Partly for the walk and partly because of John Middleton - the giant!
Situated across the road from the church there had been a large Beech tree trunk which, in 1996 was carved with representations of John Middleton, Hale Lighthouse and other local symbols, by sculptor Philip Bews in 1996.
Sadly on our last visit, due to disease and in the interests of public safety the tree trunk had been removed by Halton Borough Council. Chris and I didn't know that when we took her sister and husband for the walk.
Today we discovered that in April 2013, the wooden sculpture has been replaced by a bronze statue 3 m tall by local sculptor, Diane Gorvin.
John Middleton (1578–1623)
...was an English giant commonly known as the Childe of Hale. Most of what is known about him is based on oral tradition and legends. Legend tells that he slept with his feet out of the window of his small house. Tales also credit him with great strength.
The URL for todays 4.1726 miles walk is http://www.gmap-pedometer.com/?r=6123444
Starting at the parking area at the end of Church Road, we headed off down Lighthouse Road to...
Yes you've guessed, the Lighthouse.
We couldn't decide if the tide was going out or coming in. By the end of the walk it was obviously going out.

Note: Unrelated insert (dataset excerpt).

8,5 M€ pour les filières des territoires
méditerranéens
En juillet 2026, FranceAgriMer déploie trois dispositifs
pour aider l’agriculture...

Constant calls from curlews accompanied us as we walked along the Mersey. The clockwise direction, chosen by wind direction,was a good move.
Apparently the walk, so far had been part of the Mersey Way
|- "Is there any other!"|
Now sheltered from the wind, coats were unzipped as the sun emerged from what had been a cloudy day.
Just before the junction of Church End, Church Road and Within Way stands the new bronze of the Childe of Hale. He is looking towards the cottage where he lived.
According to contemporary accounts and his epitaph, Middleton grew to the height of "9 feet, 3 inches" (2.81 m).
Because of his size, landlord and sheriff of Lancashire Gilbert Ireland hired him as a bodyguard.
An impressive bronze but I didn't feel it was as captivating as the Beech trunk carving.
If you visit Liverpool, or live locally, this is a walk worth doing. Bird watchers in particular will, as we did, enjoy the experience.